_EXERCISE SET_
(A) From the Perseid photography post, reproduce word for word the passage that begins at the words "clouds rolled in" and stops after "pleiades? andromeda galaxy?".
(B) Translate this sentence from the Perseid photography post into Spanish: "the thick bright trail (top right) is mars on the southern horizon."

_PASSAGE GIVEN_
---
Here's a blink of all 4 processed to remove light pollution/sky glow and bring out the stars:
meteors at 12:11 AM, 1:08 AM, 2:55 AM, and 3:50 AM PDT. 
clouds rolled in at 4 AM, peak viewing time :(
a mosaic combining the images of each:
4 perseids and an airplane
can you find cassiopeia, perseus? 
pleiades? andromeda galaxy?

here's a cropped version with the pertinent constellations outlined:
note that, allowing for fisheye lens distortion, they all point to Perseus.   

and yes that faint white band in the middle of the image is the milky way:  
180 x 20 second frames aligned on our galaxy
cleaner crop:

another cool thing you can do with a fisheye lens is wide field star trails: shooting pictures of the sky all night long on a tripod will demonstrate the rotation of the stars across the sky, centered around the northern celestial pole.  though my camera chip isn't big enough to capture the entire sky in one image, the diagonal will reach all the way from polaris in the north to mars skimming the southern horizon:
note polaris (lower left) rotating slightly around the north celestial pole and a bright perseid to it's right. 
the thick bright trail (top right) is mars on the southern horizon.
---
_LISTED RECORDS_
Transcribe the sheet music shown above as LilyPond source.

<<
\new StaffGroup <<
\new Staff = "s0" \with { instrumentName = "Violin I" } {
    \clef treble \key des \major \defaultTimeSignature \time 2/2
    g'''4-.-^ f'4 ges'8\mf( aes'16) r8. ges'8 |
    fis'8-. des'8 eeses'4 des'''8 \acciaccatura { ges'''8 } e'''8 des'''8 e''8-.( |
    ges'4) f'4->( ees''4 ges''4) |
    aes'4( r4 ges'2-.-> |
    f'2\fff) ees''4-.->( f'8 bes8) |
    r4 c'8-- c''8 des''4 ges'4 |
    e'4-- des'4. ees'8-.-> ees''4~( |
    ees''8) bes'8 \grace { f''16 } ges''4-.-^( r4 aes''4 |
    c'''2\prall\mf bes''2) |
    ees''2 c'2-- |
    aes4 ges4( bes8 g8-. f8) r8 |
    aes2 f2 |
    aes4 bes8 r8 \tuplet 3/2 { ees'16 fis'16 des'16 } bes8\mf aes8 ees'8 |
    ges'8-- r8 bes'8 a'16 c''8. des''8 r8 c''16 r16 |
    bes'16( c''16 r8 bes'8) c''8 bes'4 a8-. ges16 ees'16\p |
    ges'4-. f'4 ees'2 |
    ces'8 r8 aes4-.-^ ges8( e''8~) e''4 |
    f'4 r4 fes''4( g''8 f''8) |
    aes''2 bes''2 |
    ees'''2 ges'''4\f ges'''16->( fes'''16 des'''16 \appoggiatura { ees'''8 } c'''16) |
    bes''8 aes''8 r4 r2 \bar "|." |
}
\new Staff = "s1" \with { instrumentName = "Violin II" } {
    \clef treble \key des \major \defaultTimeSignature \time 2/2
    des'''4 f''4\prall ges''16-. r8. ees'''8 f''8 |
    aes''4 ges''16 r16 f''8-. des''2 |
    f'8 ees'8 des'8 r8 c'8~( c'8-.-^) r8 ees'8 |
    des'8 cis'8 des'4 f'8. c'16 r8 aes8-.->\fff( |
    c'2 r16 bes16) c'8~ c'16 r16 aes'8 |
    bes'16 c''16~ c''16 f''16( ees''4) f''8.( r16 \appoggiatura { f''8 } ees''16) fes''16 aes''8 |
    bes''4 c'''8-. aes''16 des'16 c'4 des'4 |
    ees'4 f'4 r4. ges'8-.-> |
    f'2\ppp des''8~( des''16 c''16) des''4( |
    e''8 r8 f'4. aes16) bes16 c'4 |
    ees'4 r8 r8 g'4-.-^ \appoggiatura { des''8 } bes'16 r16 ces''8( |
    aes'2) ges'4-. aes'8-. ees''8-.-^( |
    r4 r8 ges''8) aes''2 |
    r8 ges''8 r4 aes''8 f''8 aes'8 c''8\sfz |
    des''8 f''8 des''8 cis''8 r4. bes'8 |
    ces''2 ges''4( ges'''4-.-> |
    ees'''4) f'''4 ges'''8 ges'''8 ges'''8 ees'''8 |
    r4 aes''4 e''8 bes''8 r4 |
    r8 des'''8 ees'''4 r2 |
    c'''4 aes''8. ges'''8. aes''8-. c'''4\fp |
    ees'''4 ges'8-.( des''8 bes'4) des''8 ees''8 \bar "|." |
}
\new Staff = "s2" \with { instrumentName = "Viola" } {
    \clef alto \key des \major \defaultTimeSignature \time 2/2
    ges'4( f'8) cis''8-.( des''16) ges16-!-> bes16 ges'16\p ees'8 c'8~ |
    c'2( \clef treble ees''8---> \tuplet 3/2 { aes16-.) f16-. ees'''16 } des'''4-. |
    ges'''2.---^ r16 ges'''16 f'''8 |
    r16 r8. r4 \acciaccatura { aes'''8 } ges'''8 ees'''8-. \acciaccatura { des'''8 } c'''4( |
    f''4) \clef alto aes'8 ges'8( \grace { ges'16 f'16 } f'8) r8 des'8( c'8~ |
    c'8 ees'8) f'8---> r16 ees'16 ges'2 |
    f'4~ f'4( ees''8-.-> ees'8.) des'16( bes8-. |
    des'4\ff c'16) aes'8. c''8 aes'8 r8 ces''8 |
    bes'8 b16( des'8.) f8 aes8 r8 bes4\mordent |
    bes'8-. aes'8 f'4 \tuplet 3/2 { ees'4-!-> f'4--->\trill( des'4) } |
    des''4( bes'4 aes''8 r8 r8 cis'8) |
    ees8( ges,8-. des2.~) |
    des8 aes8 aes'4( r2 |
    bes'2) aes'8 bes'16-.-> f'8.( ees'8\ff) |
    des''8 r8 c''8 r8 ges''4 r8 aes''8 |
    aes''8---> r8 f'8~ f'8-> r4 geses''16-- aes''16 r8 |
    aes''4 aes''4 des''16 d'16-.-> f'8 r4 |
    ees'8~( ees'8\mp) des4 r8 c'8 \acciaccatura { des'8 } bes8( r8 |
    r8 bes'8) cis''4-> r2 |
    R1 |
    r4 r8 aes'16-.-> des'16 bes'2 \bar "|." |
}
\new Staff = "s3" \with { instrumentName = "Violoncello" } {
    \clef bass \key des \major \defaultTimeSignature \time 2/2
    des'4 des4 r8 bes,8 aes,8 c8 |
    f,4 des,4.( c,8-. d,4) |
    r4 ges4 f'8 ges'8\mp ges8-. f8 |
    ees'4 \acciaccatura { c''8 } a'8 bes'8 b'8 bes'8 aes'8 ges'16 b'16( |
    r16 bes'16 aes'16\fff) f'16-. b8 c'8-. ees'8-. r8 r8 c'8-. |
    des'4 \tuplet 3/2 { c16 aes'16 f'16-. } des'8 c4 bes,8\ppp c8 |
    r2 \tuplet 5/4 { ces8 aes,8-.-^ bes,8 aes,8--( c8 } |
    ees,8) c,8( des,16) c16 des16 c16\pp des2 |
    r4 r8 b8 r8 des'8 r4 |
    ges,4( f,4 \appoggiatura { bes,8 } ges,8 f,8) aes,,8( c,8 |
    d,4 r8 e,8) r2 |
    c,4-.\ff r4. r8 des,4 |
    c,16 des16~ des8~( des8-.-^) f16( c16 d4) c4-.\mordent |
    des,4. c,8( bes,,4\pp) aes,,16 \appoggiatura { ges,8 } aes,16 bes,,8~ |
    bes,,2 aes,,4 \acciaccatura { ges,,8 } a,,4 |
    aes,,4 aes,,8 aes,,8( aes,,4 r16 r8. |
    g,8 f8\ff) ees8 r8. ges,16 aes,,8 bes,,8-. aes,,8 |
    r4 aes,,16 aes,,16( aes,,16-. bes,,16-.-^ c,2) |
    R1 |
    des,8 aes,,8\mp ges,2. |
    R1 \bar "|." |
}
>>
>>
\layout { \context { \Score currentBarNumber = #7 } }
---
_WORKED SOLUTIONS_
(A)
clouds rolled in at 4 AM, peak viewing time :(
a mosaic combining the images of each:
4 perseids and an airplane
can you find cassiopeia, perseus? 
pleiades? andromeda galaxy?

(B) El rastro grueso y brillante (arriba a la derecha) es Marte en el horizonte sur.